# TECH 2 mandatory assignment - Part B
Solution

First, the necessary packages will be imported.

In [12]:
import numpy as np
from part_A import std_builtin, std_loops
import timeit
import pandas as pd
import csv

Next, data will be read from the `data.csv` file. Three lists will be created: `large`, `medium`, and `small`, with data from the respective columns stored in these lists. The `large` list will contain 10,000 entries, the `medium` list 1,000 entries, and the `small` list 100 entries.

In [50]:
large_list, medium_list, small_list = [], [], []
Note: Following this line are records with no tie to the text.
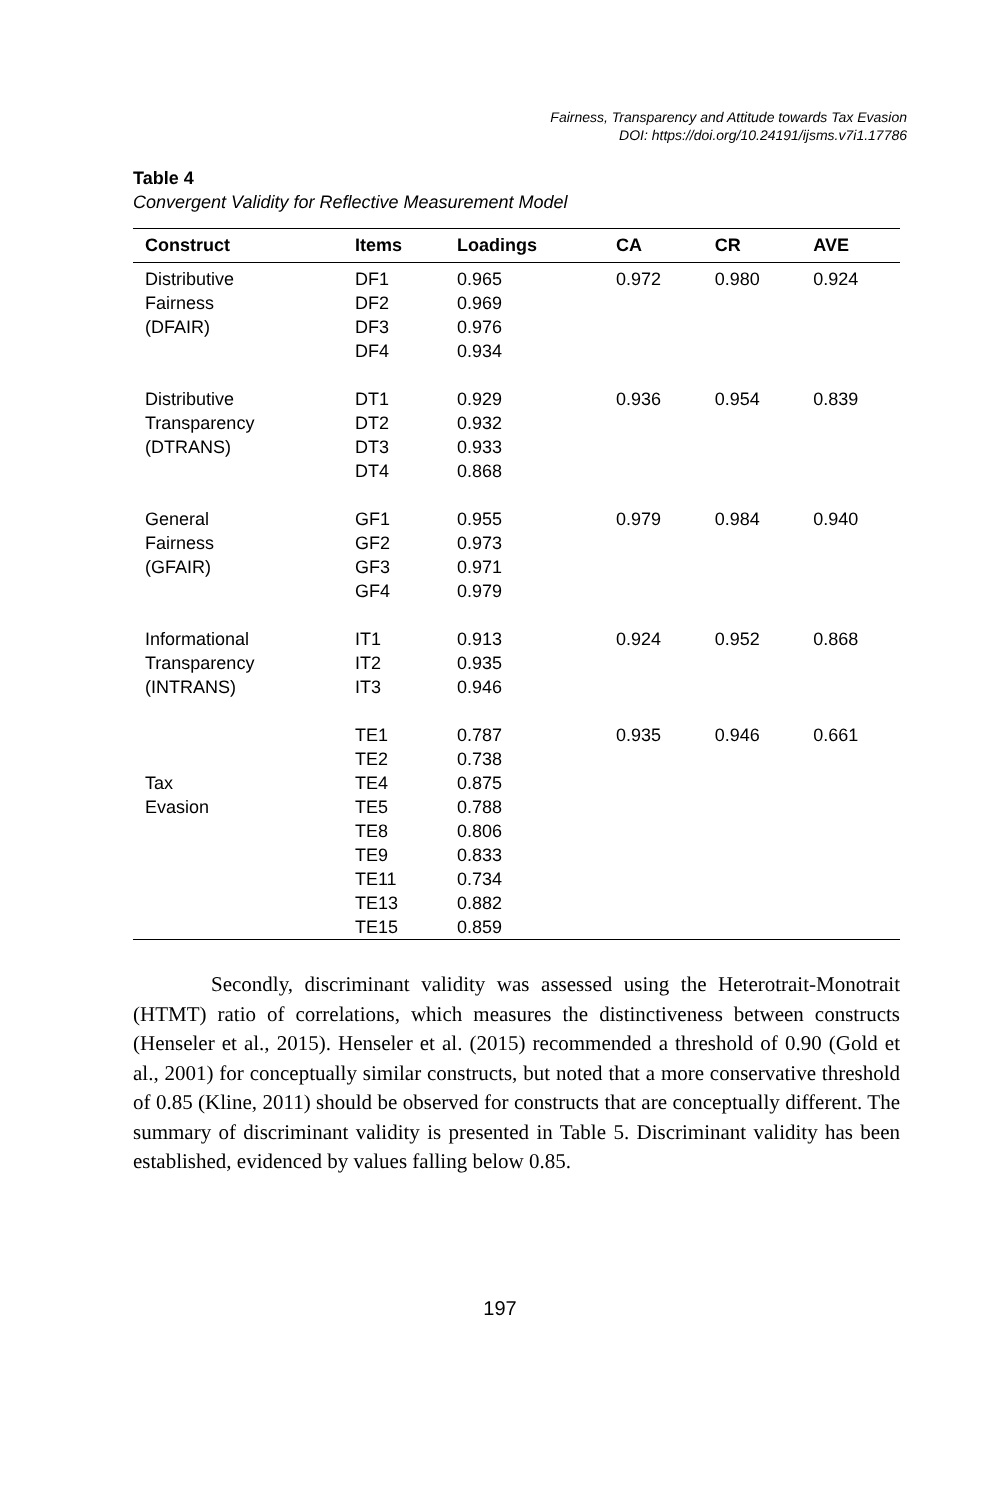Fairness, Transparency and Attitude towards Tax Evasion
DOI: https://doi.org/10.24191/ijsms.v7i1.17786
Table 4
Convergent Validity for Reflective Measurement Model
| Construct | Items | Loadings | CA | CR | AVE |
| --- | --- | --- | --- | --- | --- |
| Distributive Fairness (DFAIR) | DF1 DF2 DF3 DF4 | 0.965 0.969 0.976 0.934 | 0.972 | 0.980 | 0.924 |
| Distributive Transparency (DTRANS) | DT1 DT2 DT3 DT4 | 0.929 0.932 0.933 0.868 | 0.936 | 0.954 | 0.839 |
| General Fairness (GFAIR) | GF1 GF2 GF3 GF4 | 0.955 0.973 0.971 0.979 | 0.979 | 0.984 | 0.940 |
| Informational Transparency (INTRANS) | IT1 IT2 IT3 | 0.913 0.935 0.946 | 0.924 | 0.952 | 0.868 |
| Tax Evasion | TE1 TE2 TE4 TE5 TE8 TE9 TE11 TE13 TE15 | 0.787 0.738 0.875 0.788 0.806 0.833 0.734 0.882 0.859 | 0.935 | 0.946 | 0.661 |
Secondly, discriminant validity was assessed using the Heterotrait-Monotrait (HTMT) ratio of correlations, which measures the distinctiveness between constructs (Henseler et al., 2015). Henseler et al. (2015) recommended a threshold of 0.90 (Gold et al., 2001) for conceptually similar constructs, but noted that a more conservative threshold of 0.85 (Kline, 2011) should be observed for constructs that are conceptually different. The summary of discriminant validity is presented in Table 5. Discriminant validity has been established, evidenced by values falling below 0.85.
197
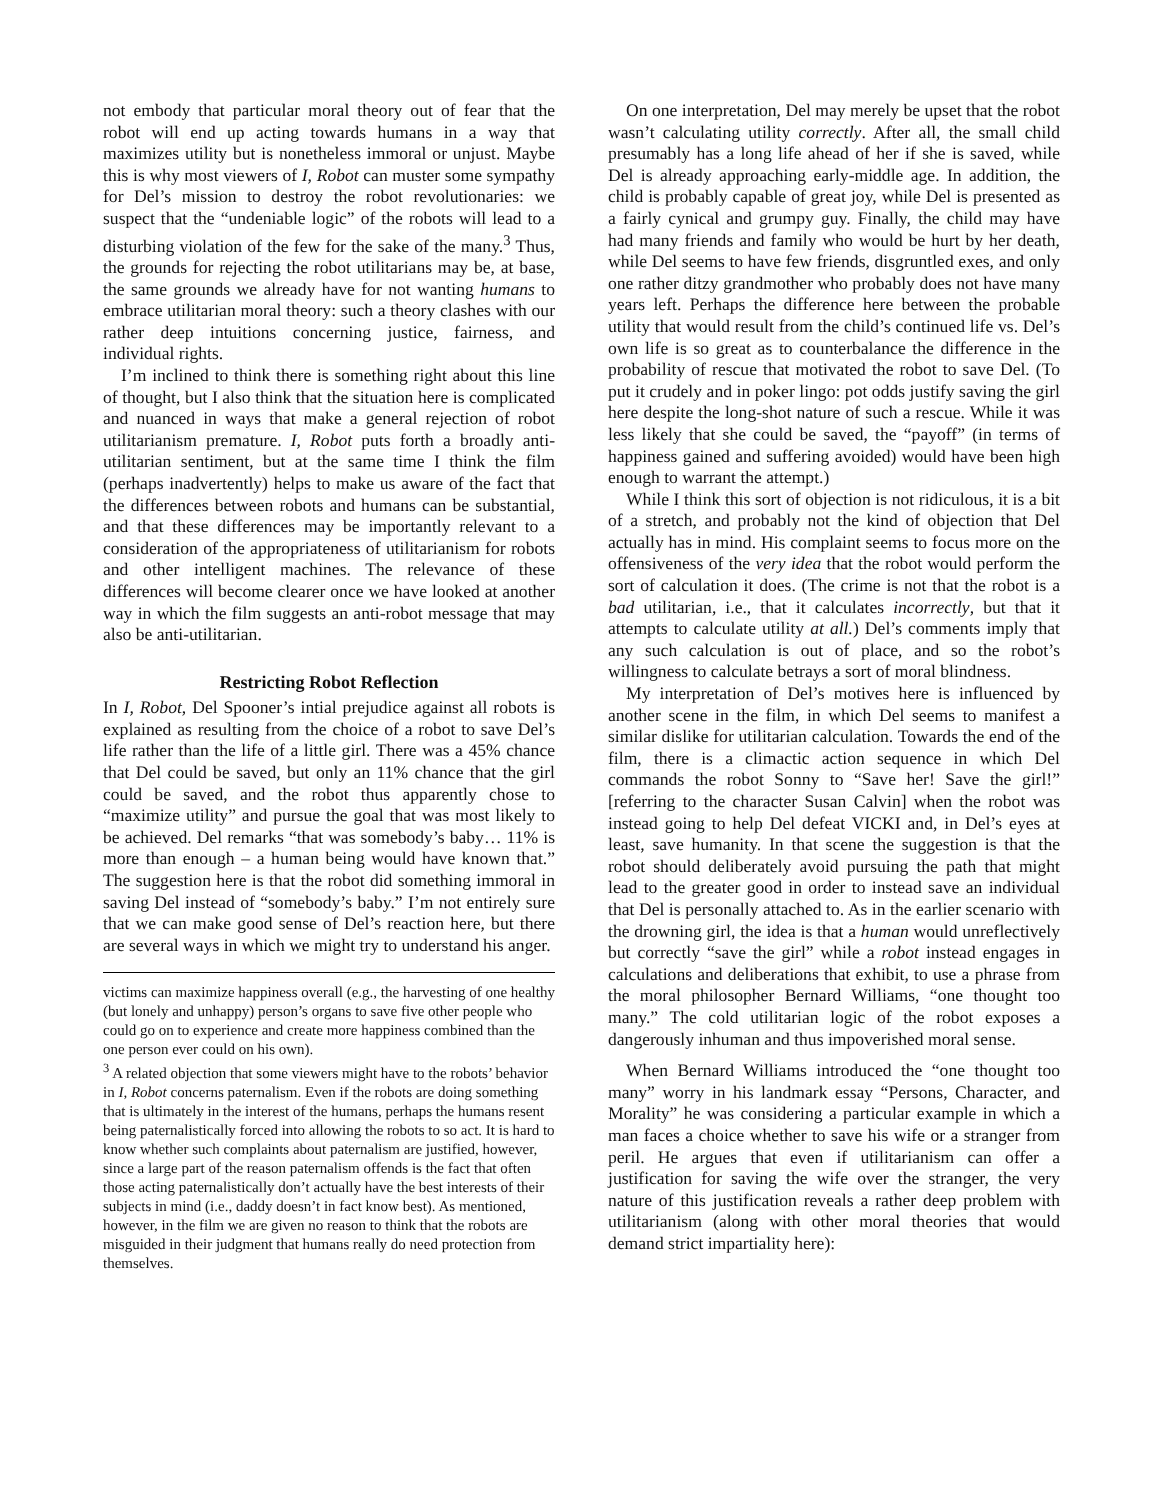not embody that particular moral theory out of fear that the robot will end up acting towards humans in a way that maximizes utility but is nonetheless immoral or unjust. Maybe this is why most viewers of I, Robot can muster some sympathy for Del’s mission to destroy the robot revolutionaries: we suspect that the “undeniable logic” of the robots will lead to a disturbing violation of the few for the sake of the many.<sup>3</sup> Thus, the grounds for rejecting the robot utilitarians may be, at base, the same grounds we already have for not wanting humans to embrace utilitarian moral theory: such a theory clashes with our rather deep intuitions concerning justice, fairness, and individual rights.
I’m inclined to think there is something right about this line of thought, but I also think that the situation here is complicated and nuanced in ways that make a general rejection of robot utilitarianism premature. I, Robot puts forth a broadly anti-utilitarian sentiment, but at the same time I think the film (perhaps inadvertently) helps to make us aware of the fact that the differences between robots and humans can be substantial, and that these differences may be importantly relevant to a consideration of the appropriateness of utilitarianism for robots and other intelligent machines. The relevance of these differences will become clearer once we have looked at another way in which the film suggests an anti-robot message that may also be anti-utilitarian.
Restricting Robot Reflection
In I, Robot, Del Spooner’s intial prejudice against all robots is explained as resulting from the choice of a robot to save Del’s life rather than the life of a little girl. There was a 45% chance that Del could be saved, but only an 11% chance that the girl could be saved, and the robot thus apparently chose to “maximize utility” and pursue the goal that was most likely to be achieved. Del remarks “that was somebody’s baby… 11% is more than enough – a human being would have known that.” The suggestion here is that the robot did something immoral in saving Del instead of “somebody’s baby.” I’m not entirely sure that we can make good sense of Del’s reaction here, but there are several ways in which we might try to understand his anger.
victims can maximize happiness overall (e.g., the harvesting of one healthy (but lonely and unhappy) person’s organs to save five other people who could go on to experience and create more happiness combined than the one person ever could on his own).
<sup>3</sup> A related objection that some viewers might have to the robots’ behavior in I, Robot concerns paternalism. Even if the robots are doing something that is ultimately in the interest of the humans, perhaps the humans resent being paternalistically forced into allowing the robots to so act. It is hard to know whether such complaints about paternalism are justified, however, since a large part of the reason paternalism offends is the fact that often those acting paternalistically don’t actually have the best interests of their subjects in mind (i.e., daddy doesn’t in fact know best). As mentioned, however, in the film we are given no reason to think that the robots are misguided in their judgment that humans really do need protection from themselves.
On one interpretation, Del may merely be upset that the robot wasn’t calculating utility correctly. After all, the small child presumably has a long life ahead of her if she is saved, while Del is already approaching early-middle age. In addition, the child is probably capable of great joy, while Del is presented as a fairly cynical and grumpy guy. Finally, the child may have had many friends and family who would be hurt by her death, while Del seems to have few friends, disgruntled exes, and only one rather ditzy grandmother who probably does not have many years left. Perhaps the difference here between the probable utility that would result from the child’s continued life vs. Del’s own life is so great as to counterbalance the difference in the probability of rescue that motivated the robot to save Del. (To put it crudely and in poker lingo: pot odds justify saving the girl here despite the long-shot nature of such a rescue. While it was less likely that she could be saved, the “payoff” (in terms of happiness gained and suffering avoided) would have been high enough to warrant the attempt.)
While I think this sort of objection is not ridiculous, it is a bit of a stretch, and probably not the kind of objection that Del actually has in mind. His complaint seems to focus more on the offensiveness of the very idea that the robot would perform the sort of calculation it does. (The crime is not that the robot is a bad utilitarian, i.e., that it calculates incorrectly, but that it attempts to calculate utility at all.) Del’s comments imply that any such calculation is out of place, and so the robot’s willingness to calculate betrays a sort of moral blindness.
My interpretation of Del’s motives here is influenced by another scene in the film, in which Del seems to manifest a similar dislike for utilitarian calculation. Towards the end of the film, there is a climactic action sequence in which Del commands the robot Sonny to “Save her! Save the girl!” [referring to the character Susan Calvin] when the robot was instead going to help Del defeat VICKI and, in Del’s eyes at least, save humanity. In that scene the suggestion is that the robot should deliberately avoid pursuing the path that might lead to the greater good in order to instead save an individual that Del is personally attached to. As in the earlier scenario with the drowning girl, the idea is that a human would unreflectively but correctly “save the girl” while a robot instead engages in calculations and deliberations that exhibit, to use a phrase from the moral philosopher Bernard Williams, “one thought too many.” The cold utilitarian logic of the robot exposes a dangerously inhuman and thus impoverished moral sense.
When Bernard Williams introduced the “one thought too many” worry in his landmark essay “Persons, Character, and Morality” he was considering a particular example in which a man faces a choice whether to save his wife or a stranger from peril. He argues that even if utilitarianism can offer a justification for saving the wife over the stranger, the very nature of this justification reveals a rather deep problem with utilitarianism (along with other moral theories that would demand strict impartiality here):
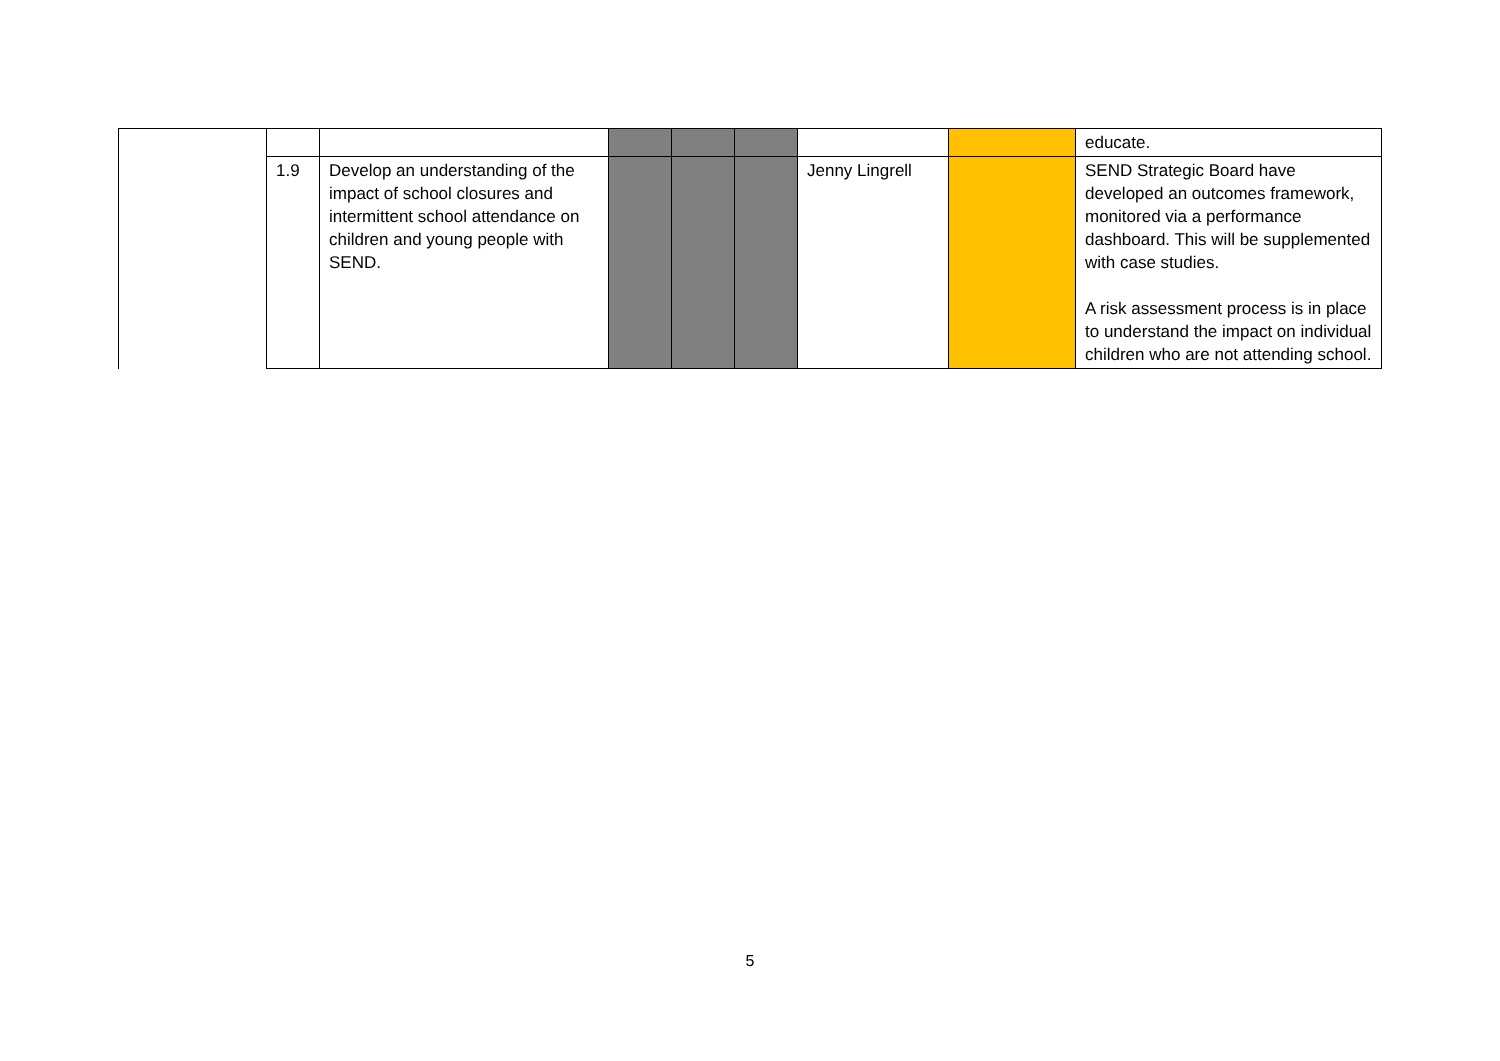| | | | | | | | | educate. |
| | 1.9 | Develop an understanding of the impact of school closures and intermittent school attendance on children and young people with SEND. | | | | Jenny Lingrell | | SEND Strategic Board have developed an outcomes framework, monitored via a performance dashboard. This will be supplemented with case studies. A risk assessment process is in place to understand the impact on individual children who are not attending school. |
5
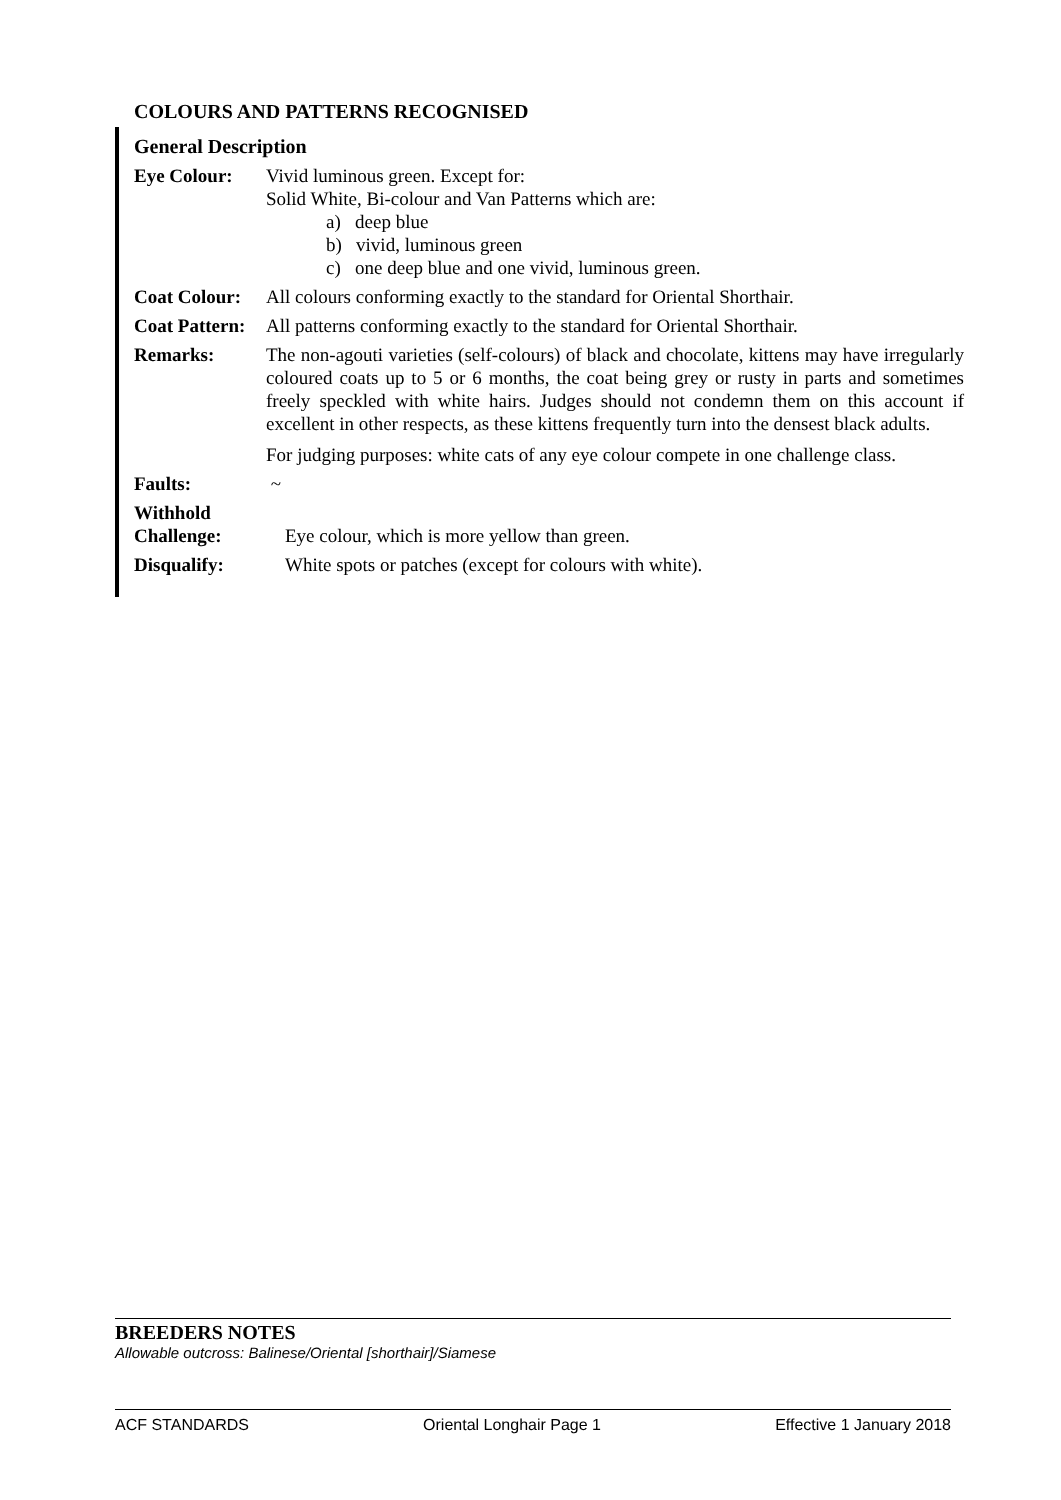COLOURS AND PATTERNS RECOGNISED
General Description
Eye Colour: Vivid luminous green. Except for:
Solid White, Bi-colour and Van Patterns which are:
a) deep blue
b) vivid, luminous green
c) one deep blue and one vivid, luminous green.
Coat Colour:
All colours conforming exactly to the standard for Oriental Shorthair.
Coat Pattern:
All patterns conforming exactly to the standard for Oriental Shorthair.
Remarks: The non-agouti varieties (self-colours) of black and chocolate, kittens may have irregularly coloured coats up to 5 or 6 months, the coat being grey or rusty in parts and sometimes freely speckled with white hairs. Judges should not condemn them on this account if excellent in other respects, as these kittens frequently turn into the densest black adults.
For judging purposes: white cats of any eye colour compete in one challenge class.
Faults: ~
Withhold
Challenge:
Eye colour, which is more yellow than green.
Disqualify: White spots or patches (except for colours with white).
BREEDERS NOTES
Allowable outcross: Balinese/Oriental [shorthair]/Siamese
ACF STANDARDS Oriental Longhair Page 1 Effective 1 January 2018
# load data from csv file to lists
with open("data.csv", mode="r") as file:
    csv_reader = csv.reader(file)
    rows = [row for row in csv_reader if row]  # skip empty rows
    for row in rows:
        for value, lst in zip(row[:3], [small_list, medium_list, large_list]):
            value = value.strip()
            if value:
                lst.append(float(value))

The next step is to confirm that the file was read successfully by examining the data's length and its first elements.

In [52]:
assert (
    len(large_list) == 10000
), "Large list does not contain 10 000 elements but {}".format(len(large_list))
assert (
    len(medium_list) == 1000
), "Medium list does not contain 1 000 elements but {}".format(len(medium_list))
assert (
    len(small_list) == 100
), "Small list does not containa 100 elements but {}".format(len(small_list))

In [53]:
for lst in [small_list, medium_list, large_list]:
    assert [round(val, 2) for val in lst[:3]] == [0.68, 0.05, 0.22]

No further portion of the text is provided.